### What to produce
Reproduce word for word the stretch of the listing below from the line containing "meu manual impresso. Na realidade gosto" through the line containing "joguei a minha primeira partida de Mighty".

━━━

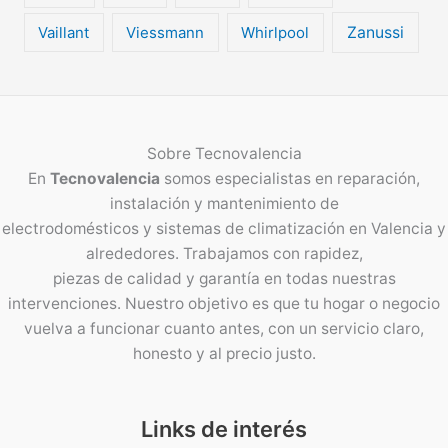
Vaillant
Viessmann
Whirlpool
Zanussi
Sobre
Tecnovalencia
En
Tecnovalencia
somos especialistas en reparación,
instalación y mantenimiento de
electrodomésticos y sistemas de climatización en Valencia y
alrededores. Trabajamos con rapidez,
piezas de calidad y garantía en todas nuestras
intervenciones. Nuestro objetivo es que tu hogar o negocio
vuelva a funcionar cuanto antes, con un servicio claro,
honesto y al precio justo.
Links de interés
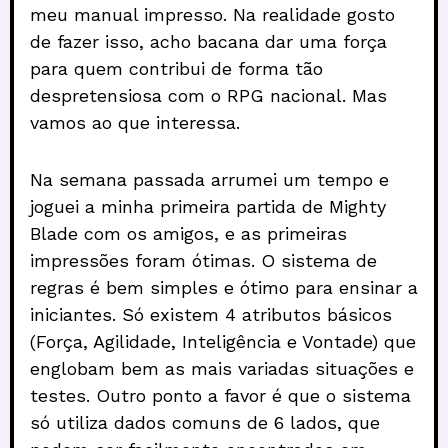
meu manual impresso. Na realidade gosto
de fazer isso, acho bacana dar uma força
para quem contribui de forma tão
despretensiosa com o RPG nacional. Mas
vamos ao que interessa.
Na semana passada arrumei um tempo e
joguei a minha primeira partida de Mighty
Blade com os amigos, e as primeiras
impressões foram ótimas. O sistema de
regras é bem simples e ótimo para ensinar a
iniciantes. Só existem 4 atributos básicos
(Força, Agilidade, Inteligência e Vontade) que
englobam bem as mais variadas situações e
testes. Outro ponto a favor é que o sistema
só utiliza dados comuns de 6 lados, que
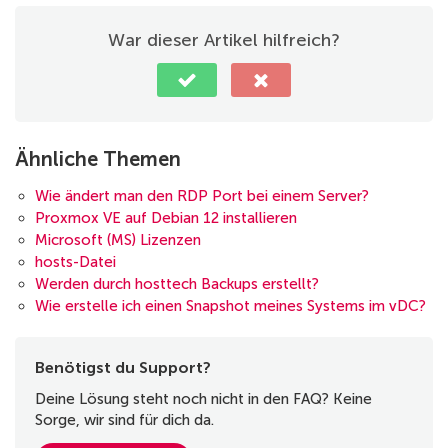
War dieser Artikel hilfreich?
Ähnliche Themen
Wie ändert man den RDP Port bei einem Server?
Proxmox VE auf Debian 12 installieren
Microsoft (MS) Lizenzen
hosts-Datei
Werden durch hosttech Backups erstellt?
Wie erstelle ich einen Snapshot meines Systems im vDC?
Benötigst du Support?
Deine Lösung steht noch nicht in den FAQ? Keine
Sorge, wir sind für dich da.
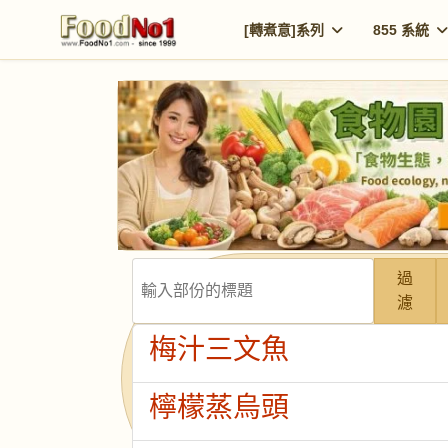
[轉煮意]系列
855 系統
輸入部份的標題
過
濾
梅汁三文魚
檸檬蒸烏頭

━━━

### Solution to the exercise
meu manual impresso. Na realidade gosto
de fazer isso, acho bacana dar uma força
para quem contribui de forma tão
despretensiosa com o RPG nacional. Mas
vamos ao que interessa.
Na semana passada arrumei um tempo e
joguei a minha primeira partida de Mighty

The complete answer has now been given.